To identify the #include
that causes the difference, follow these steps:
-
Open the header file that defines the symbol/data type having this difference. For example,
include/linux/fwnode.h
for thestruct fwnode_handle
. -
Add the following code at the top of the header file.
#ifdef CRC_CATCH #error "Included from here" #endif
-
Then in the module's
.c
file that has a CRC mismatch, add the following as the first line before any of the #include lines.#define CRC_CATCH 1
-
Now compile your module.

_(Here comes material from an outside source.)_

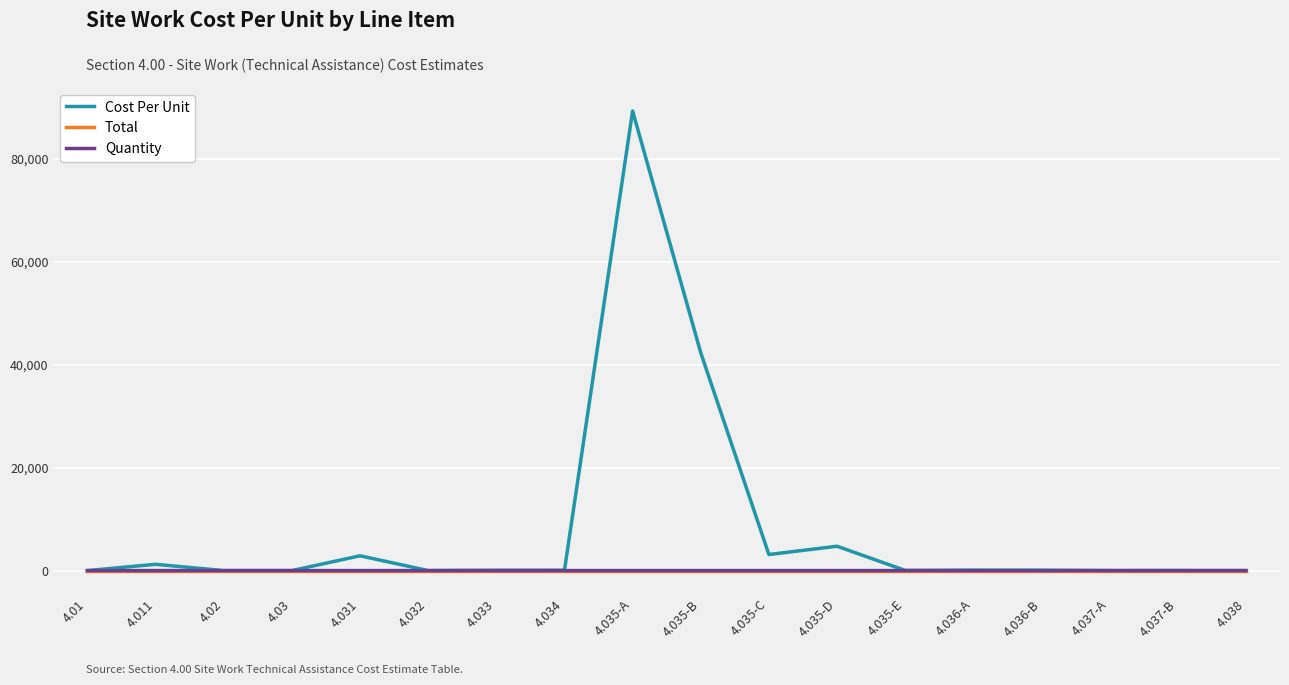

Where is Cost Per Unit nearest to the value 44646?

4.035-B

You will get a build time error that shows the chain of header file
#include
that led to this CRC mismatch.In file included from .../drivers/clk/XXX.c:16: In file included from .../include/linux/of_device.h:5: In file included from .../include/linux/cpu.h:17: In file included from .../include/linux/node.h:18: .../include/linux/device.h:16:2: error: "Included from here" #error "Included from here"
-
One of the links in this chain of
#include
is due to a change done in your kernel, that is missing in the GKI kernel. -
Once you have identified the change, revert it in your kernel or upload it to ACK and get it merged.

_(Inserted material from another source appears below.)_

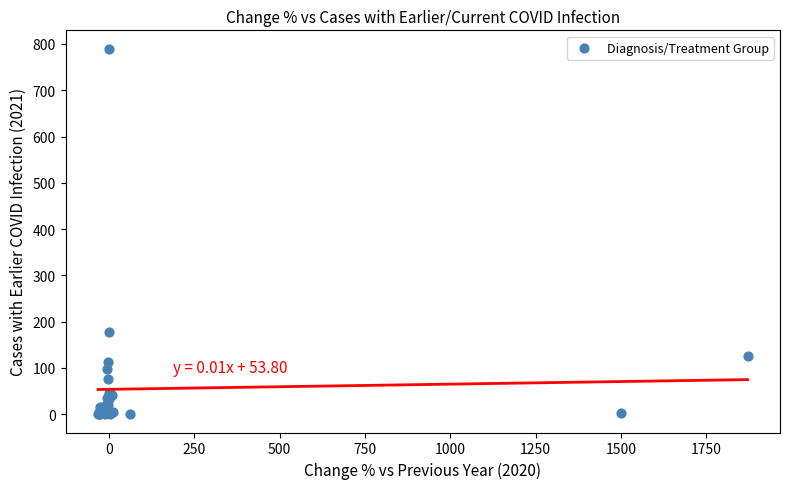

What Y value in the scatter plot is closest to 395?

177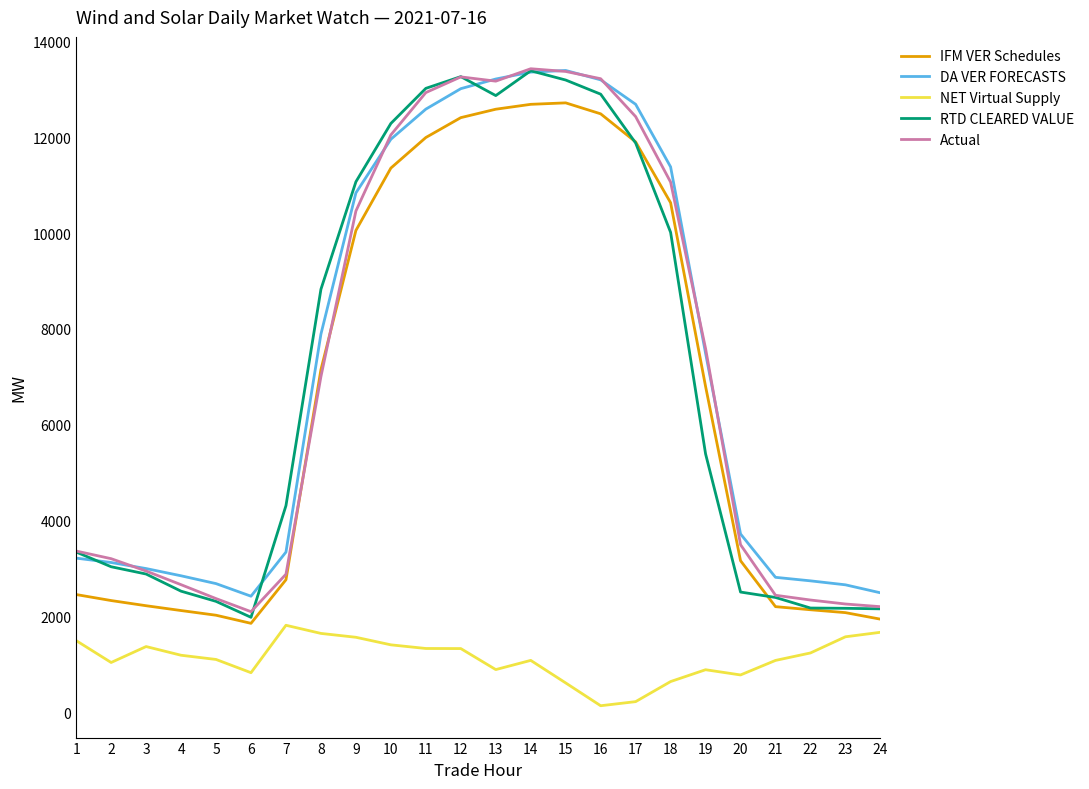

What is the spread (max minus min) of values at 21?

1731.7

Case 2: Differences due to data type changes
If the CRC mismatch for a symbol/data type is not due to a difference in
visibility, then it is due to actual changes (additions/removals/changes) in
the data type itself. Typically abidiff
would have caught this, but if it
misses any due to known detection gaps, CONFIG_MODVERSIONS
would catch it.
Say you make this change in your kernel:
diff --git a/include/linux/iommu.h b/include/linux/iommu.h
--- a/include/linux/iommu.h
+++ b/include/linux/iommu.h
@@ -259,7 +259,7 @@ struct iommu_ops {
void (*iotlb_sync)(struct iommu_domain *domain);
phys_addr_t (*iova_to_phys)(struct iommu_domain *domain, dma_addr_t iova);
phys_addr_t (*iova_to_phys_hard)(struct iommu_domain *domain,
- dma_addr_t iova);
+ dma_addr_t iova, unsigned long trans_flag);
int (*add_device)(struct device *dev);
void (*remove_device)(struct device *dev);
struct iommu_group *(*device_group)(struct device *dev);
That will cause a lot of CRC mismatches, but one of them would be for
devm_of_platform_populate()
.
If you compare the .symtypes for that symbol, it will look like this:
$ diff -u <GKI>/drivers/of/platform.symtypes \
<your kernel>/drivers/of/platform.symtypes
--- <GKI>/drivers/of/platform.symtypes
+++ <your kernel>/drivers/of/platform.symtypes
@@ -399,7 +399,7 @@
...
-s#iommu_ops struct iommu_ops { ... ; t#phy
s_addr_t ( * iova_to_phys_hard ) ( s#iommu_domain * , t#dma_addr_t ) ; int
( * add_device ) ( s#device * ) ; ...
+s#iommu_ops struct iommu_ops { ... ; t#phy
s_addr_t ( * iova_to_phys_hard ) ( s#iommu_domain * , t#dma_addr_t , unsigned long ) ; int ( * add_device ) ( s#device * ) ; ...
To identify the changed type, follow these steps:
-
Find the definition of the symbol in the source code (usually
.h
files). -
If there is a straight forward symbol difference between your kernel and the GKI kernel, then do a
git blame
to find the commit. -
Sometimes a symbol is deleted in a tree and you also want to delete it in the other tree. To find the change that deleted the line, run this command on the tree where the line was deleted:
a.
git log -S "copy paste of deleted line/word" -- <file where it was deleted>
NOTE: Do not copy-paste tabs
b. You will get a short list of commits. The first one is probably the one you are looking for. Otherwise, go through the list until you find the commit.
-
Once you have identified the change, revert it in your kernel or upload it to ACK and get it merged.